Saturday, May 19, 2012

Grandma Marshall, Tavis Smiley, & vacationing in Duluth

Yesterday I heard part of the Tavis Smiley show on National Public Radio. In the segment that I heard Tavis was interviewing a man who encouraged families to take their children into the wilderness in order to help teach the children the importance of wilderness in all of our lives. Part of his reasoning was that when children grow up knowing the value of wilderness we will be less inclined to agree to the removal of the natural resources, especially energy reserves, stored in the few remaining wilderness areas so that the those wilderness areas can be preserved in their natural state for the generations to come.

Tavis asked the man he was interviewing how poor families from the inner city could achieve that goal of having their children experience wilderness life.

I have an answer for Tavis. To my mind it fits with Tavis’ ongoing encouragement of each of us to live up to our potential. We can each do it if we put our minds to it and commit to it.

This is a family story that I been told by Dad about his life as a child, living in Duluth MN.

My paternal grandmother, Mary Richardson Marshall, was a petite woman no taller than 5’ 2”. She and her husband, always referred to as The Duke, lived in Duluth MN in the early 1900s where The Duke worked for the Northern Pacific Railway Company. For railroad workers at that time vacations were not included as part of their employment.

The Duluth Marshalls did not own a car and generally had no need of one.

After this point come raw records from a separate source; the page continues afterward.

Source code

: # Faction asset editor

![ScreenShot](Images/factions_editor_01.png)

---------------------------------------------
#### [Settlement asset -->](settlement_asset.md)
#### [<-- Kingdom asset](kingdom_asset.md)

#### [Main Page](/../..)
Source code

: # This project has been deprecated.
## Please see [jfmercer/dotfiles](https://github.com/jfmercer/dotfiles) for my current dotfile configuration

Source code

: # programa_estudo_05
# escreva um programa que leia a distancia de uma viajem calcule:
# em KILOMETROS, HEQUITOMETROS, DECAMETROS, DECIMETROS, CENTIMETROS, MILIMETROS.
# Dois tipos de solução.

Here is the tale of how each summer Grandma Marshall took the family children, and sometimes their friends, on vacation.

After preparing for the vacation Grandma Marshall would hire a taxi to pick them up at their home. The canoe would be loaded on top of the cab and all of the stuff they needed for a week’s vacation was stuffed inside along with the kids and Grandma. The taxi would deliver them to the train station. Grandma loaded the kids and their stuff on the passenger train, canoe included. An hour or so outside of Duluth the train stopped and the entourage’ was unloaded from the train.

The canoe was filled with all their gear. Then everyone pitched in to carry the canoe about one mile down a path to the lake. Grandma Marshall and the tribe of kids camped at the lake for a week. They caught fish for dinner. They swam, played, and camped out.

At the end of the week they reversed the process. They carried the loaded canoe back to the train stop where they flagged down the passenger train. Everything was loaded on the train, and then transferred to a taxicab for the ride home.

My father said that Grandma Marshall organized this vacation every summer for several years.